ISSUER = f"https://login.microsoftonline.com/{TENANT_ID}/v2.0"
entra_oauth2 = OAuth2AuthorizationCodeBearer(
authorizationUrl=f"https://login.microsoftonline.com/{TENANT_ID}/oauth2/v2.0/authorize",
tokenUrl=f"https://login.microsoftonline.com/{TENANT_ID}/oauth2/v2.0/token",
scopes={
f"api://{CLIENT_ID}/Books.Read": "Read books",
f"api://{CLIENT_ID}/Books.Write": "Write books",
},
)
class EntraClaims(BaseModel):
sub: str
name: str | None = None
preferred_username: str | None = None
roles: list[str] = []
scp: str = "" # delegated scopes
# ── JWKS key fetching (cache + rotation handling) ─────────────────────
key_fetcher = AsyncKeyFetcher(
valid_issuers=[ISSUER],
static_issuer_config={
ISSUER: {
"jwks_uri": JWKS_URI,
}
},
)
async def verify_entra_token(
security_scopes: SecurityScopes,
token: Annotated[str, Depends(entra_oauth2)],
) -> EntraClaims:
try:
key_entry = await key_fetcher.get_key(token)
payload = jwt.decode(
jwt=token,
audience=CLIENT_ID,
issuer=ISSUER,
options={"require": ["exp", "iss", "sub"]},
**key_entry,
)
except jwt.ExpiredSignatureError:
raise HTTPException(status.HTTP_401_UNAUTHORIZED, "Token expired")
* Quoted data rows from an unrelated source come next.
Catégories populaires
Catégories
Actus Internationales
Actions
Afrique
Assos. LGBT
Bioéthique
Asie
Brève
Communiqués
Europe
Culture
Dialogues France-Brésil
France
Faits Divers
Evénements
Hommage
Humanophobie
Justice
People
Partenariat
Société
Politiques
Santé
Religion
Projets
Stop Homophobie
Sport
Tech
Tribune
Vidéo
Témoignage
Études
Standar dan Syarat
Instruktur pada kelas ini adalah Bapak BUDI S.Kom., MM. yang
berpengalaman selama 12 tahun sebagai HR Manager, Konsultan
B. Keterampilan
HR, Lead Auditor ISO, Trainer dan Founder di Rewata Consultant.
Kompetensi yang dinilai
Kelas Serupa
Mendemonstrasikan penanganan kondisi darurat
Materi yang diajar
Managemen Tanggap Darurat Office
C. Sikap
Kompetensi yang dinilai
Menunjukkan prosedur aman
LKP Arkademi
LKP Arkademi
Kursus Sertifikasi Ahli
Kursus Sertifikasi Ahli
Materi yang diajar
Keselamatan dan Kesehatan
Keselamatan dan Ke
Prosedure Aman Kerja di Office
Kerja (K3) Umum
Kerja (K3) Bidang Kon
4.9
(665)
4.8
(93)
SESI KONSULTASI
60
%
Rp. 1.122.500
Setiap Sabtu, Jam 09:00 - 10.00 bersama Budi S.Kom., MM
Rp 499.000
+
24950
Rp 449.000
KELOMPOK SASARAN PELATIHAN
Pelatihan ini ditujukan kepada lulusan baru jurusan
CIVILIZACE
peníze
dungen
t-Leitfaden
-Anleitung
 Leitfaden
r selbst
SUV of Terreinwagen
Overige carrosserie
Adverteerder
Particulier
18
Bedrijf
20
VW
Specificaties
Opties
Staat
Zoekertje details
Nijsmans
except (jwt.InvalidTokenError, JWTKeyFetcherError) as exc:
raise HTTPException(status.HTTP_401_UNAUTHORIZED, f"Invalid token: {exc}") from exc
claims = EntraClaims(**payload)
if security_scopes.scopes:
token_scopes = set(claims.scp.split()) if claims.scp else set()
missing_scopes = [scope for scope in security_scopes.scopes if scope not in token_scopes]
if missing_scopes:
raise HTTPException(
status.HTTP_403_FORBIDDEN,
f"Missing scopes: {', '.join(missing_scopes)}",
)
return claims
def require_role(role: str):
"""Dependency factory — enforces a specific app role."""
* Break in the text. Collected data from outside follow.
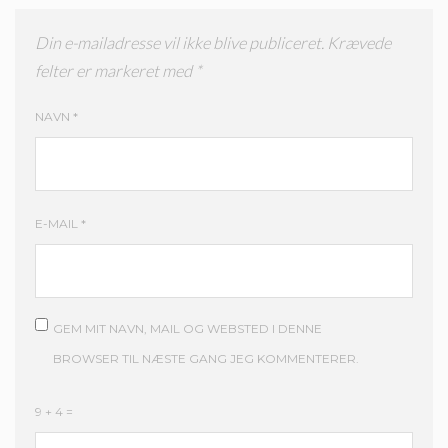
Din e-mailadresse vil ikke blive publiceret.
Krævede
felter er markeret med
*
NAVN
*
E-MAIL
*
GEM MIT NAVN, MAIL OG WEBSTED I DENNE
BROWSER TIL NÆSTE GANG JEG KOMMENTERER.
9 + 4 =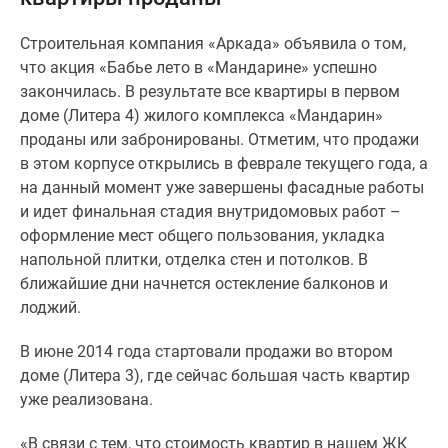
и
застройщики
Строительная компания «Аркада» объявила о том,
Коммерческие
что акция «Бабье лето в «Мандарине» успешно
помещения
закончилась. В результате все квартиры в первом
Квартиры
доме (Литера 4) жилого комплекса «Мандарин»
на
проданы или забронированы. Отметим, что продажи
карте
в этом корпусе открылись в феврале текущего года, а
Эксперты
на данный момент уже завершены фасадные работы
и
и идет финальная стадия внутридомовых работ –
авторы
оформление мест общего пользования, укладка
Машино-
напольной плитки, отделка стен и потолков. В
места
ближайшие дни начнется остекление балконов и
Специальные
лоджий.
предложения
Апартаменты
В июне 2014 года стартовали продажи во втором
Новостройки
доме (Литера 3), где сейчас большая часть квартир
на
уже реализована.
карте
4-
«В связи с тем, что стоимость квартир в нашем ЖК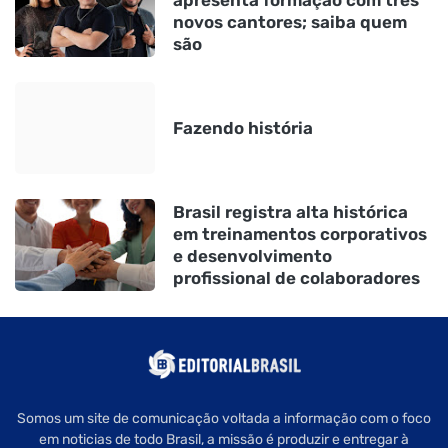
apresenta formação com três
novos cantores; saiba quem
são
Fazendo história
Brasil registra alta histórica
em treinamentos corporativos
e desenvolvimento
profissional de colaboradores
Somos um site de comunicação voltada a informação com o foco
em noticias de todo Brasil, a missão é produzir e entregar à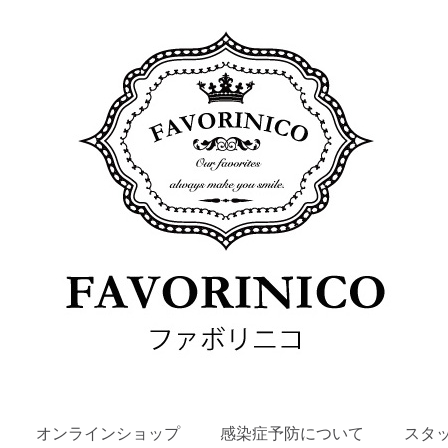
SKIP
オンラインショップ
感染症予防について
スタ
TO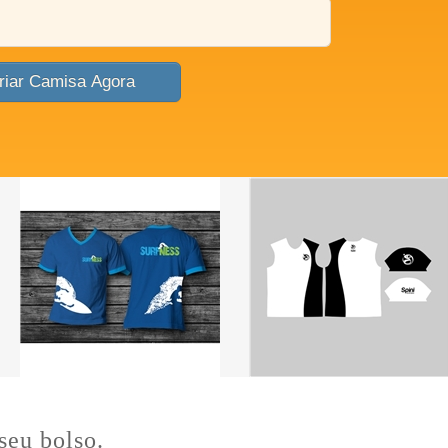
Criar Camisa Agora
seu bolso.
def _check(claims: Annotated[EntraClaims, Depends(verify_entra_token)]) -> EntraClaims:
if role not in claims.roles:
raise HTTPException(status.HTTP_403_FORBIDDEN, f"Role '{role}' required")
return claims
return _check
# ── Endpoints ─────────────────────────────────────────────────────────
app = FastAPI()
@app.get("/api/v1/books")
async def list_books(
claims: Annotated[EntraClaims, Security(verify_entra_token, scopes=["Books.Read"])]
) -> dict:
return {"books": [], "user": claims.preferred_username}
@app.delete("/api/v1/books/{book_id}")
async def delete_book(
book_id: str,
claims: Annotated[EntraClaims, Depends(require_role("Books.Admin"))],
) -> dict:
return {"deleted": book_id, "by": claims.preferred_username}
Security() vs Depends()
Use Security() (not Depends()) when you need to declare OAuth2 scopes — this is what makes them appear in the Swagger UI's Authorize dialog, so developers can test with the right permissions.
# ✅ Correct — scopes surfaced in Swagger UI
Security(verify_token, scopes=["Books.Read"])
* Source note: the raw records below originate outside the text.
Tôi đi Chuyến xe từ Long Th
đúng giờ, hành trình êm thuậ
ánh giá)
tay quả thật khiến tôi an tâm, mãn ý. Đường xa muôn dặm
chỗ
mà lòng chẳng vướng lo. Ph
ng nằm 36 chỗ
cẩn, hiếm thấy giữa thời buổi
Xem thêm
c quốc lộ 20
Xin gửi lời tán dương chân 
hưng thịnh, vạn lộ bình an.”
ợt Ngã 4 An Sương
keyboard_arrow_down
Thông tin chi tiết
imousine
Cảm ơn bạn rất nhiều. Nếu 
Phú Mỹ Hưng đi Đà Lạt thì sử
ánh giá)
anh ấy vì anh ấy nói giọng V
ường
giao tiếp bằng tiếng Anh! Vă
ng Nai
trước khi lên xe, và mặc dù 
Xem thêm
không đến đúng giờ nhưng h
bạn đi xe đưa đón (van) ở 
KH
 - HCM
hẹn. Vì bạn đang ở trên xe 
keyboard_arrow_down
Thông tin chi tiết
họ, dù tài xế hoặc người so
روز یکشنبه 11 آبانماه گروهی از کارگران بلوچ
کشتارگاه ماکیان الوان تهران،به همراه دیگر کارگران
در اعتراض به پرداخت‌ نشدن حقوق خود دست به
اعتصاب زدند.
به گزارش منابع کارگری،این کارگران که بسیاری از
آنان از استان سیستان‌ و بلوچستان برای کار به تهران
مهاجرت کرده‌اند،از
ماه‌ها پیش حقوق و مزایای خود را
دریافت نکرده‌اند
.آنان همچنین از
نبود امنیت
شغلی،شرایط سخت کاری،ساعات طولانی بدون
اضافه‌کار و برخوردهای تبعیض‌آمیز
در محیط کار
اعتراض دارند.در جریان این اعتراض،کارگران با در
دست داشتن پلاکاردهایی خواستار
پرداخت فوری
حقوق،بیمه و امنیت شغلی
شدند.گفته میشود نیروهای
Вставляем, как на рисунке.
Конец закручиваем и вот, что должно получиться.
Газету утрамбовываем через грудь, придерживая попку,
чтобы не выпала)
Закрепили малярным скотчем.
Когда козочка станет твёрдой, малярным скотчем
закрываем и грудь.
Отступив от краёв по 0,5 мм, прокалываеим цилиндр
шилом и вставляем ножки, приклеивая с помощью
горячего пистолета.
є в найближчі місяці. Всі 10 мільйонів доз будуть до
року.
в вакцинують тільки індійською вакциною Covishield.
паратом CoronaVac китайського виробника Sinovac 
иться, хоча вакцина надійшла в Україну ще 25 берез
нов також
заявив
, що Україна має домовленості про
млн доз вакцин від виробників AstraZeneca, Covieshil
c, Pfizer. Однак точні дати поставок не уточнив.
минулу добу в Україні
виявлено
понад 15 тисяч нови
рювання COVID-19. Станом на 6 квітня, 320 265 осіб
# ⚠️ Works but scopes not declared in OpenAPI schema
Depends(verify_token)
Grant app roles in Azure Portal
- Entra ID → Enterprise applications → find your app
- Users and groups → Add assignment → select user → select role (
Books.Admin)
The roles claim in the token is populated automatically by Entra ID.
JWKS caching
Prefer AsyncKeyFetcher over a hand-rolled module-global TTL cache. It keeps issuer configuration and keys cached per issuer, defaults to a 1-hour TTL for up to 32 issuers, and forces a JWKS refresh when it encounters a new kid after the library's built-in 5-minute minimum refresh window.
key_fetcher = AsyncKeyFetcher(
valid_issuers=[ISSUER],
static_issuer_config={
ISSUER: {
"jwks_uri": JWKS_URI,
}
},
cache_ttl=3600,
)
key_entry = await key_fetcher.get_key(token)
payload = jwt.decode(jwt=token, audience=CLIENT_ID, issuer=ISSUER, **key_entry)
Use static_issuer_config when you already know the issuer and its JWKS URL. It skips OpenID discovery on the hot path while still preserving key caching and rotation handling.